EN PREMIÈRE LIGNE
L’attendu hommage aux soignants
Floria, mère séparée ayant une fille, Emma, travaille dans un hôpital en suisse allemande. Son service fait presque le plein avec vingt cinq patients et un manque d’effectifs, puisqu’elles ne sont que deux infirmières pour le prochain tour de garde. Alors qu’on lui demande de prendre en charge un patient supplémentaire, la journée s’annonce difficile…

On a beaucoup parlé du temps du Covid du courage et de la dévotion des personnels soignants. Les hommages s’étaient multipliés de la part des citoyens comme des politiques, mais furent bien vite oubliés au lendemain de l’épidémie. Ce film suisse enfonce le clou en rappelant que 36% des infirmiers/ières démissionnent dans les 4 ans qui suivent leur prise de poste et en immergeant le spectateur dans un service d’oncologie sous pression, auprès d’une infirmière expérimentée et d’une grande patience. Un personnage lui-même sous urgence, qui fait forcément penser à d’autres, comme celui de Laure Calamy dans "À Plein Temps", ou de Marion Cotillard dans "Deux jours, une nuit", et que l’on suit principalement par d’habiles plans séquences d’une chambre à l’autre, donnant un aspect temps reel à certains moments de tension.

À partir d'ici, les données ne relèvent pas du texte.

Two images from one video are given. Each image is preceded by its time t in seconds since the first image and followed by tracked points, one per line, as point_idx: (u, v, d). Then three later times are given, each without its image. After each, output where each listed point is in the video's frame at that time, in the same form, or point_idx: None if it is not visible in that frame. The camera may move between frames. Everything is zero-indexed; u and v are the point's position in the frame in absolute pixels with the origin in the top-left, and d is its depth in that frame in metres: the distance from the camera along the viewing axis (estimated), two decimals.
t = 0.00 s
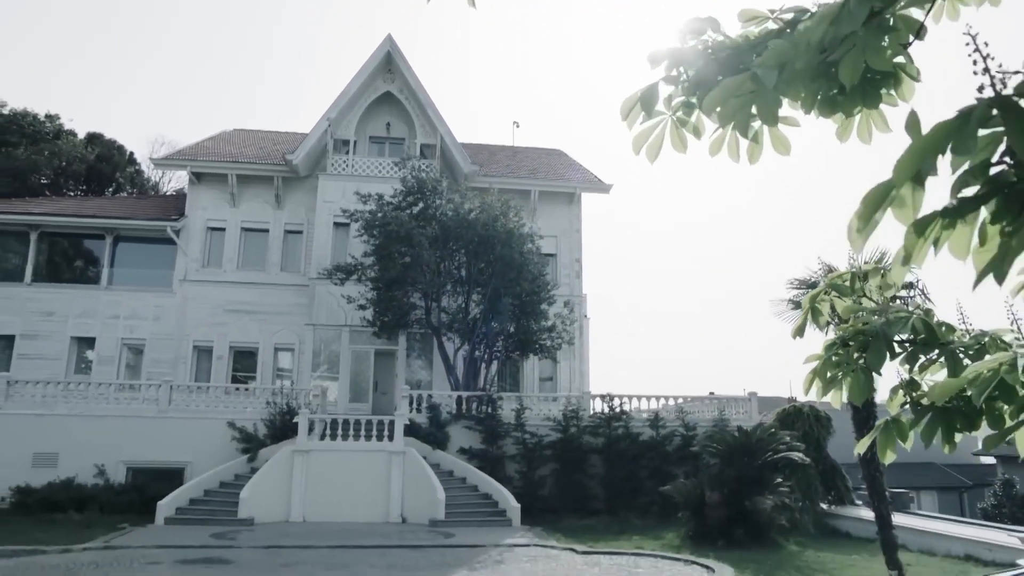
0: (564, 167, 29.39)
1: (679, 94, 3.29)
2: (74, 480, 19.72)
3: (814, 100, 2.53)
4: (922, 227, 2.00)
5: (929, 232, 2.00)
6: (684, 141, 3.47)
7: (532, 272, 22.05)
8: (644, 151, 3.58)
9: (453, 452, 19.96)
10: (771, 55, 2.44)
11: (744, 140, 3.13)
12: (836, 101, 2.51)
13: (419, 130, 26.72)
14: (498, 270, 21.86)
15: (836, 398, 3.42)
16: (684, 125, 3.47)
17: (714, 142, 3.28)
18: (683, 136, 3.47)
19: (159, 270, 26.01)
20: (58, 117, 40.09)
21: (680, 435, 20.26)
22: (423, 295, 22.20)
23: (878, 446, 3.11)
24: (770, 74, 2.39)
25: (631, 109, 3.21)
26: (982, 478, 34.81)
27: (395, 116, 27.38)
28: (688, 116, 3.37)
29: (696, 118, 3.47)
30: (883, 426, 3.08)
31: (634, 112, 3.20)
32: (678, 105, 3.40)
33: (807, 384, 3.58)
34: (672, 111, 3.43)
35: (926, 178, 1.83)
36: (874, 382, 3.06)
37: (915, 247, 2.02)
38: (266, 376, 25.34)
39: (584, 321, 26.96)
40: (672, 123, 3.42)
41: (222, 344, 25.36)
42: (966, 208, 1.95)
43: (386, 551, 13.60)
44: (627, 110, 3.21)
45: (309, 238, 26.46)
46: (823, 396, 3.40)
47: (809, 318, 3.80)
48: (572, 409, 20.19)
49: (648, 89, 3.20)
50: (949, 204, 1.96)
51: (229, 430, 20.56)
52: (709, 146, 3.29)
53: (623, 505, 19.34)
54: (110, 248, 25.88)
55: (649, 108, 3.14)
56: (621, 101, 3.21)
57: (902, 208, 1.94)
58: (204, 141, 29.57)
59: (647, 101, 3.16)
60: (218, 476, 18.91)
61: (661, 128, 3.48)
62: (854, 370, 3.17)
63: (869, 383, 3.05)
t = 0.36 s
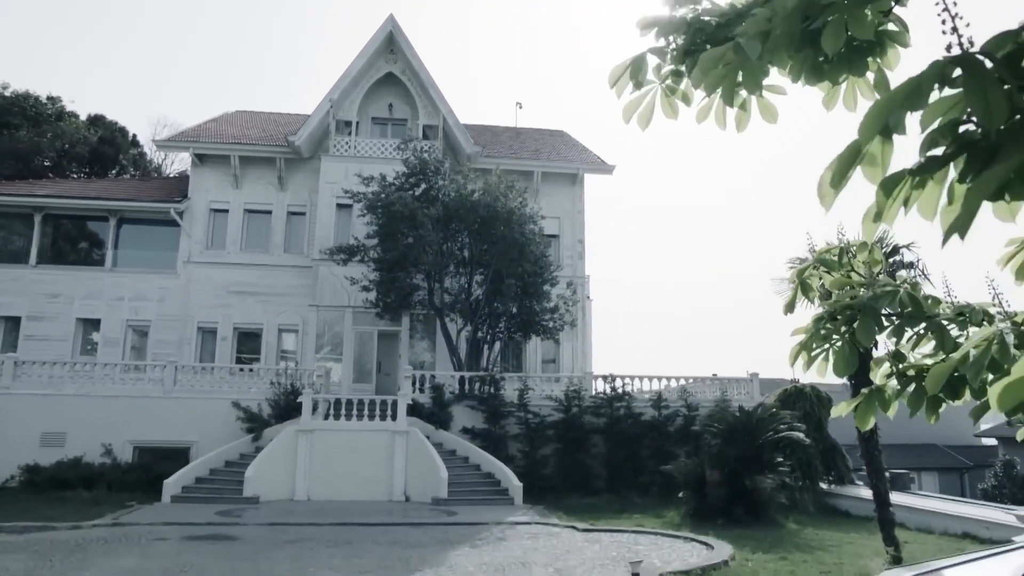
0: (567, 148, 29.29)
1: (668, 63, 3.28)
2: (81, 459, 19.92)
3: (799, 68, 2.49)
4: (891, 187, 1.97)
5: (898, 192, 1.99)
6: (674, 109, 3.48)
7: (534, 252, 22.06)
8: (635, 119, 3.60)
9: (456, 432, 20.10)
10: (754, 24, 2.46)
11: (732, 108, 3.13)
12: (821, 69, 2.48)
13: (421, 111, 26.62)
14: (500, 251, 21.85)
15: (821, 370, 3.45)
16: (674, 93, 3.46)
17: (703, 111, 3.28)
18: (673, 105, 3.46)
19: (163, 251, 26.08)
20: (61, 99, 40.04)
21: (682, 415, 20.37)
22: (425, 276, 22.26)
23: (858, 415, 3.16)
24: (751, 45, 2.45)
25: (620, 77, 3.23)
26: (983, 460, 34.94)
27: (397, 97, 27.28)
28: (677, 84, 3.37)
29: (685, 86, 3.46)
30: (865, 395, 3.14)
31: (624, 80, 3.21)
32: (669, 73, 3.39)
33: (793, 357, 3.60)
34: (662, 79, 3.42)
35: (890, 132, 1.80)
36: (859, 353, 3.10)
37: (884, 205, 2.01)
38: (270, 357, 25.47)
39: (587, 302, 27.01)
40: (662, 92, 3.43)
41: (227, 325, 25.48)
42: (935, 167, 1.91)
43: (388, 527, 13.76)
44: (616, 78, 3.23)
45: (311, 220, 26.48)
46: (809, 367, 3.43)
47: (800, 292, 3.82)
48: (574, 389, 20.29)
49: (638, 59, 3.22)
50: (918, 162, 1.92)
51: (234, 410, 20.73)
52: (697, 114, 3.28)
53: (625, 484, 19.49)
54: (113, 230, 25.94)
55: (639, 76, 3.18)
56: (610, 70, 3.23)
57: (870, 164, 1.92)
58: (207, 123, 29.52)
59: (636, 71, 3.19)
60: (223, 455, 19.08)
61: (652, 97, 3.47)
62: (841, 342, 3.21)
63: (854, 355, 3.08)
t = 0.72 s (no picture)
0: (569, 128, 29.17)
1: (654, 31, 3.26)
2: (87, 439, 20.11)
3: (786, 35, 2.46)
4: (868, 154, 2.02)
5: (874, 157, 2.02)
6: (661, 78, 3.46)
7: (535, 232, 22.07)
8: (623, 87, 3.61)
9: (458, 412, 20.24)
10: None
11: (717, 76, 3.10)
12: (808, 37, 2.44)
13: (422, 91, 26.50)
14: (501, 231, 21.84)
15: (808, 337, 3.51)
16: (662, 61, 3.43)
17: (690, 81, 3.27)
18: (660, 73, 3.44)
19: (165, 233, 26.13)
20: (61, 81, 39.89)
21: (683, 395, 20.49)
22: (427, 256, 22.31)
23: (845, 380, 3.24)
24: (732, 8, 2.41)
25: (607, 46, 3.23)
26: (984, 440, 35.09)
27: (398, 77, 27.15)
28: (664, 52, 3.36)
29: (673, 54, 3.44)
30: (852, 361, 3.20)
31: (610, 48, 3.21)
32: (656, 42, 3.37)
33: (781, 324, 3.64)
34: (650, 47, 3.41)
35: (864, 98, 1.83)
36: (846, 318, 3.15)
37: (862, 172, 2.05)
38: (273, 338, 25.57)
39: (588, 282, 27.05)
40: (649, 60, 3.42)
41: (229, 306, 25.58)
42: (910, 132, 1.95)
43: (390, 505, 13.92)
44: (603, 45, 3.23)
45: (313, 201, 26.47)
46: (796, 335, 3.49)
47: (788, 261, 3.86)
48: (575, 369, 20.38)
49: (625, 28, 3.20)
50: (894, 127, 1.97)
51: (236, 391, 20.88)
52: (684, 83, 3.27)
53: (626, 463, 19.63)
54: (115, 212, 25.96)
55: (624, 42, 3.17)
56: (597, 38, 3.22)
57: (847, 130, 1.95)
58: (207, 104, 29.44)
59: (622, 39, 3.19)
60: (226, 435, 19.25)
61: (639, 65, 3.47)
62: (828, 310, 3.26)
63: (841, 322, 3.13)
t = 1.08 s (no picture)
0: (570, 109, 29.07)
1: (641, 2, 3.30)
2: (91, 418, 20.28)
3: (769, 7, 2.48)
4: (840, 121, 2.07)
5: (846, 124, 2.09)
6: (648, 50, 3.51)
7: (535, 213, 22.07)
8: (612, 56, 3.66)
9: (459, 391, 20.37)
10: None
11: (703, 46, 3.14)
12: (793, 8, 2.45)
13: (423, 71, 26.37)
14: (502, 212, 21.82)
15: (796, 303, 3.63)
16: (648, 34, 3.48)
17: (678, 51, 3.31)
18: (648, 45, 3.49)
19: (166, 214, 26.15)
20: (59, 62, 39.63)
21: (683, 375, 20.60)
22: (428, 237, 22.35)
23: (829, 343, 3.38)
24: None
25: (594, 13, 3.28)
26: (983, 421, 35.26)
27: (398, 57, 26.99)
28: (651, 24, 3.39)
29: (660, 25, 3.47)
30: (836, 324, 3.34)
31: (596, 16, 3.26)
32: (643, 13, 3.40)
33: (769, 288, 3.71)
34: (636, 18, 3.44)
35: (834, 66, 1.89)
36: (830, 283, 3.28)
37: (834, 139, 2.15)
38: (275, 319, 25.69)
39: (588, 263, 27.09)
40: (637, 32, 3.45)
41: (231, 288, 25.66)
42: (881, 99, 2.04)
43: (392, 482, 14.08)
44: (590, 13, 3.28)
45: (314, 182, 26.47)
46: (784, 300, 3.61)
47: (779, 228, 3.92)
48: (575, 349, 20.48)
49: None
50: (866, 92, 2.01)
51: (239, 370, 21.03)
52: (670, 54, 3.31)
53: (626, 442, 19.79)
54: (116, 193, 25.97)
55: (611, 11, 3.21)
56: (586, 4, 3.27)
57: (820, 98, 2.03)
58: (207, 85, 29.33)
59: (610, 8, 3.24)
60: (230, 414, 19.41)
61: (627, 35, 3.52)
62: (813, 274, 3.32)
63: (826, 286, 3.23)
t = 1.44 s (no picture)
0: (572, 89, 28.94)
1: None
2: (95, 398, 20.44)
3: None
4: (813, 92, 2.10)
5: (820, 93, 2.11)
6: (638, 26, 3.51)
7: (535, 193, 22.06)
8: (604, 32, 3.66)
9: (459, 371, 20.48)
10: None
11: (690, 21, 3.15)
12: None
13: (423, 51, 26.23)
14: (503, 193, 21.80)
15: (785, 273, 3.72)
16: (637, 9, 3.48)
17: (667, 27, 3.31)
18: (638, 21, 3.49)
19: (167, 196, 26.16)
20: (58, 43, 39.39)
21: (683, 356, 20.70)
22: (429, 218, 22.35)
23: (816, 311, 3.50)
24: None
25: None
26: (983, 403, 35.38)
27: (399, 37, 26.83)
28: None
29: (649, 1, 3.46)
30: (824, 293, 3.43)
31: None
32: None
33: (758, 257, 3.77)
34: None
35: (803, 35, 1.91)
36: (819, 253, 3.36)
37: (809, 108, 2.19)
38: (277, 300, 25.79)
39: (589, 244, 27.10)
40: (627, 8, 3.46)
41: (233, 269, 25.73)
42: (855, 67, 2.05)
43: (393, 461, 14.21)
44: None
45: (315, 163, 26.44)
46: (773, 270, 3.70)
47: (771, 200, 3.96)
48: (575, 330, 20.56)
49: None
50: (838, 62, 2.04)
51: (241, 351, 21.16)
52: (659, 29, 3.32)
53: (626, 423, 19.91)
54: (118, 175, 25.95)
55: None
56: None
57: (794, 69, 2.07)
58: (207, 66, 29.21)
59: None
60: (232, 394, 19.56)
61: (617, 12, 3.52)
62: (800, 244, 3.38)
63: (813, 255, 3.30)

N’évitant aucun cas de figure difficile, le scénario aligne des patients aux enjeux différents (une dame qui ne sait pas où elle est, un patient francophone qui ne veut pas de la pause d’un tube gastrique, un vieil homme qui a besoin d’antidouleurs, un autre qui ne comprend pas pourquoi on ne trouve pas ce qu’il a, une jeune femme qui attend son traitement avec anxiété, un homme d’affaire en chambre privée qui se croit à l’hôtel…). Avec intelligence, le film donne à voir les interactions et les frictions liées aux attentes des uns et des autres, la présence médicale n’étant pas forcément au niveau de leurs espérances. Et au milieu, le personnage de Floria assure tous les rôles jusqu’à l’épuisement, servant de pivot, de relais, de source d’information ou de réconfort, quand ce n’est pas de défouloir…
Rythmé en diable, à l’image de la vigilance permanente de son personnage, "Late Shift" (rebaptisé en France "En Première Ligne") évoque aussi les problèmes internes, d’inexpérience de certaines infirmières ou de manque de disponibilité des médecins, toute comme les questions de responsabilité et l’impact des entourages des malades, ne laissant que peu de moments de répit. Voulant certes un peu trop embrasser tous les cas de figure, il n’en provoque pas moins l’émotion, interrogeant aussi par une belle évocation finale, sur qui réconforte ces personnels. Usant de symboles discrets, telles les chaussures usées dans le vestiaire, ce film nécessaire confirme également tout le talent de son interprète principale, Leonie Benesch, découverte dans "La Salle des Profs", sans qui le film ne serait sans doute pas le même.